Render each text line of the records below as a numbered row in a Markdown table with the columns Row and Line. Skip blank lines and omit the pictures.

» Dataset entries
# # # # #

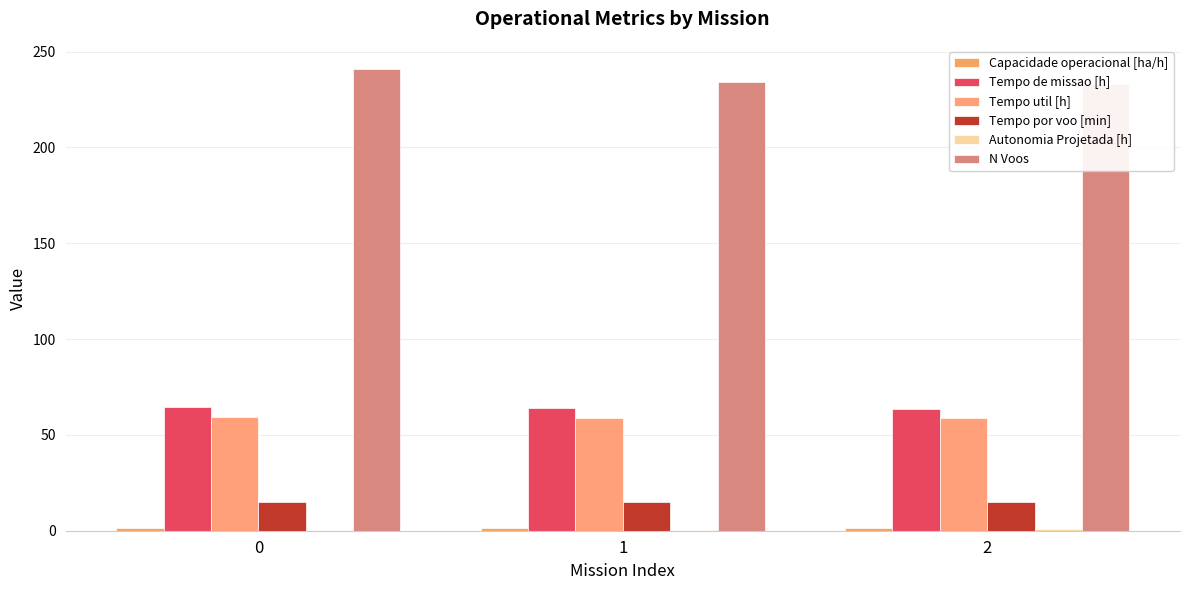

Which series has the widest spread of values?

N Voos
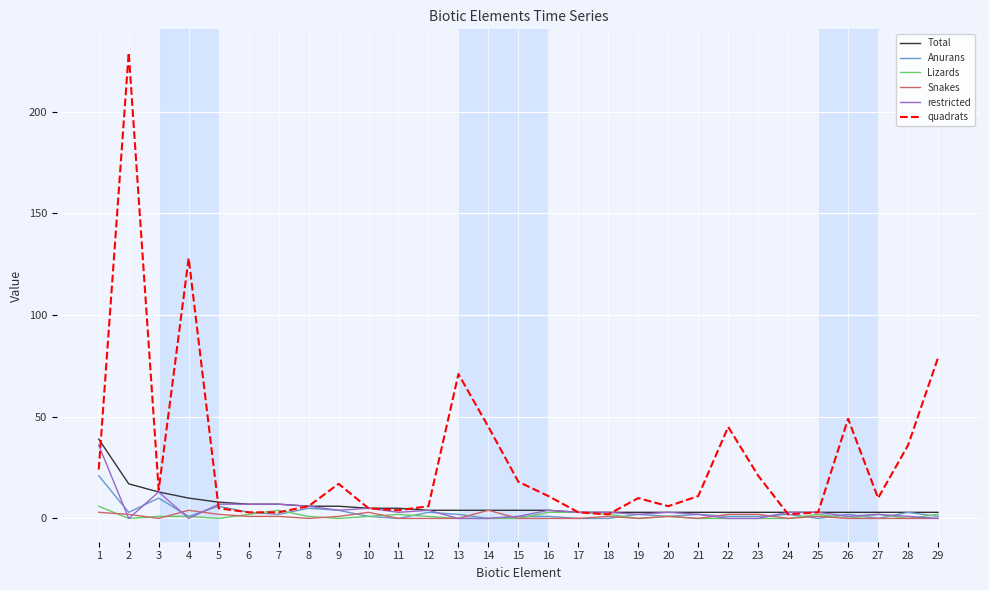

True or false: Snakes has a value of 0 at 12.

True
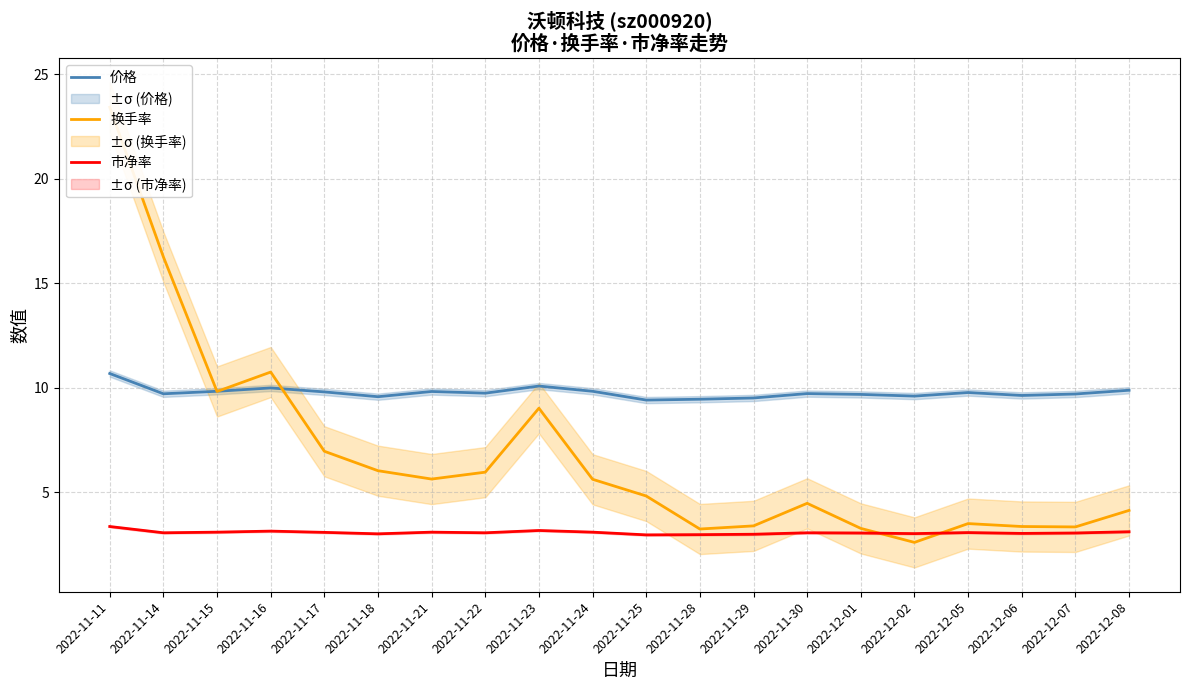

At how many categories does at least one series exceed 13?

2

# # # # #

» TASK SOLUTION
| Row | Line |
|---|---|
| 1 | Which series has the widest spread of values? |
| 2 | N Voos |
| 3 | True or false: Snakes has a value of 0 at 12. |
| 4 | True |
| 5 | At how many categories does at least one series exceed 13? |
| 6 | 2 |